Gendai-Chugoku no Rekishi [Second Edition] (The History of Modern China - One Hundred Years of Mainland China, Taiwan, and Hong Kong)
304 pages, A5 format
Japanese
September 24, 2019
978-4-13-022026-2
University of Tokyo Press
No one living in Japan will deny the importance of knowing about its neighbour China. This is because economic and cultural exchange between Japan and China has been continuing for millennia, their relationship has become even stronger since the late twentieth century, and since the start of the twenty-first century China itself has become a major power and raised its presence in the world. Of course, for China, too, Japan is an important neighbour and no doubt occupies a special place among the countries of the world since there is no other country with which China is able to share its Sinographic culture to the extent that it can with Japan.

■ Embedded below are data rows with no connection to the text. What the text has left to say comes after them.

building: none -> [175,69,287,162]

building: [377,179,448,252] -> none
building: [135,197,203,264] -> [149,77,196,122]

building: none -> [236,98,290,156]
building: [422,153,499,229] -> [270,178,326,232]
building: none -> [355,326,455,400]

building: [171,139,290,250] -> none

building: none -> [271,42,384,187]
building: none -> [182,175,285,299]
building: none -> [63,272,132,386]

However, the mutual perceptions of Japan and China do not mesh very well with each other. In particular, in the twentieth century there broke out an unfortunate war between them, and even after the war Cold War thinking accompanied by ideological conflict overshadowed their relationship, as a result of which perceptions of each other’s country have become greatly distorted. In order to resolve this problem, continuing efforts are necessary on both sides, but for its part it is important for Japan to quietly go about doing what it can. There is no point in simply fearing present-day China, which would seem to be seeking to seize world domination by force, and harbouring distrust of it. To begin with, what sort of path to modernization has present-day China taken to reach its current position?

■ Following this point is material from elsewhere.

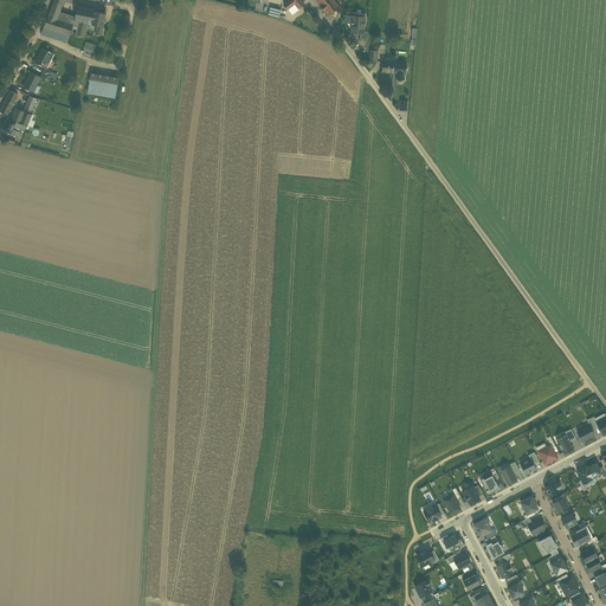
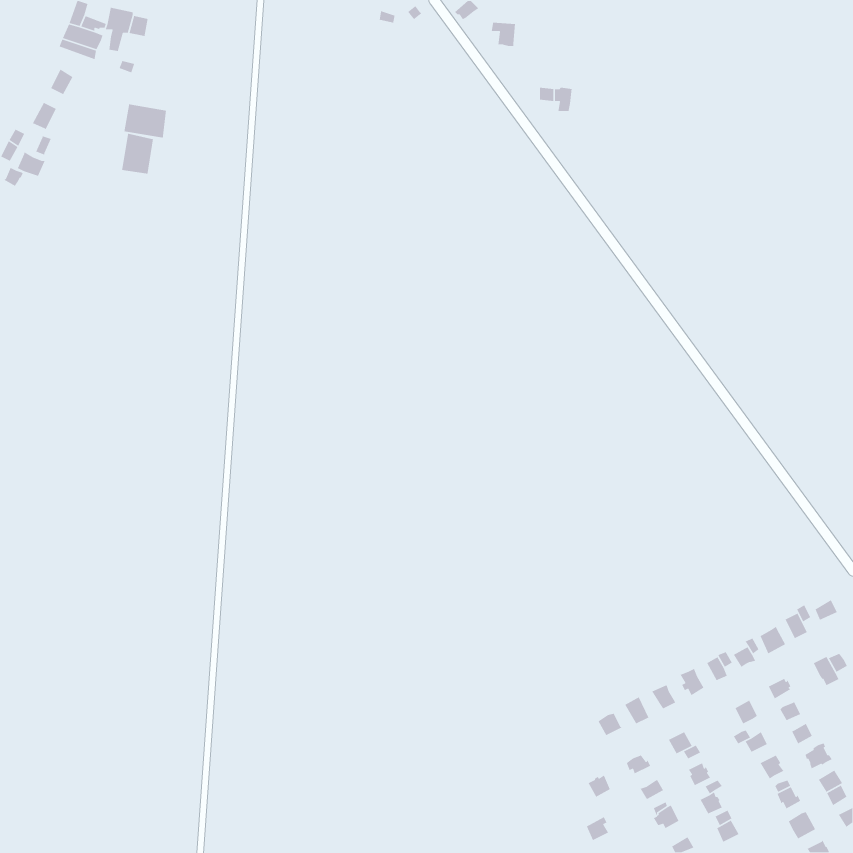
building: none -> [121,133,154,175]

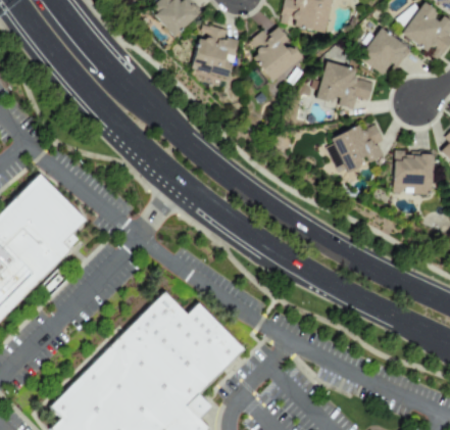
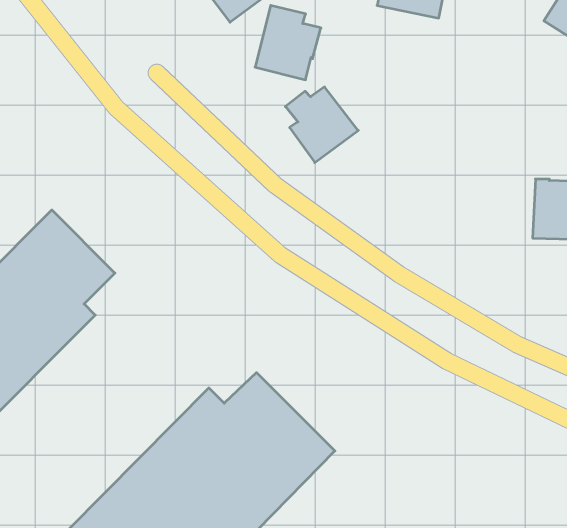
building: [248,27,301,82] -> [285,87,358,163]
building: [357,28,410,76] -> none
building: [315,61,372,109] -> none
building: [330,125,382,173] -> none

The present book was compiled with a view to answering this question. The readers we have envisaged are undergraduates, foreign students, and the general reading public. Reflecting the very latest academic findings in an easy-to-understand manner, this book summarizes the history of the past hundred years or so since the late Qing period, which marked the starting point of modernization for China. Because the history of these past hundred years or so includes the shift from the Republic of China to the People’s Republic of China and the return of Hong Kong and Macao, this book also summarizes the complex relationship between mainland China, Hong Kong, and Taiwan. Therefore, by reading this book, the reader will be able to understand how modern and contemporary China has either positioned itself within the traditions of Sinocentrism and the logic and structure of nationalism or else distanced itself from them while sometimes also confronting issues common to Japan and other countries and so entered the twenty-first century, and how relations between mainland China, Hong Kong, and Taiwan have shifted in the course of these dynamic changes down to the present day. Present-day China was not cut off from the past by the 1949 socialist revolution, and so unless we know some of the historical facts about the preceding period, we will be unable to understand the foundations of the economic reforms that began to progress in real terms in the 1970s and the historical mentality of the patriotic education that has come to be emphasized since the late twentieth century.
For many people, expositions of history that place weight on facts may not be very interesting. But if one is ignorant of the facts and the latest interpretations of them, anything said about a subject will become nothing but empty discussion full of subjective assumptions. This is a practical book that forges a link between academia and society. At the same time, insofar that it is based on sound research findings, we believe that it is a book with worldwide currency.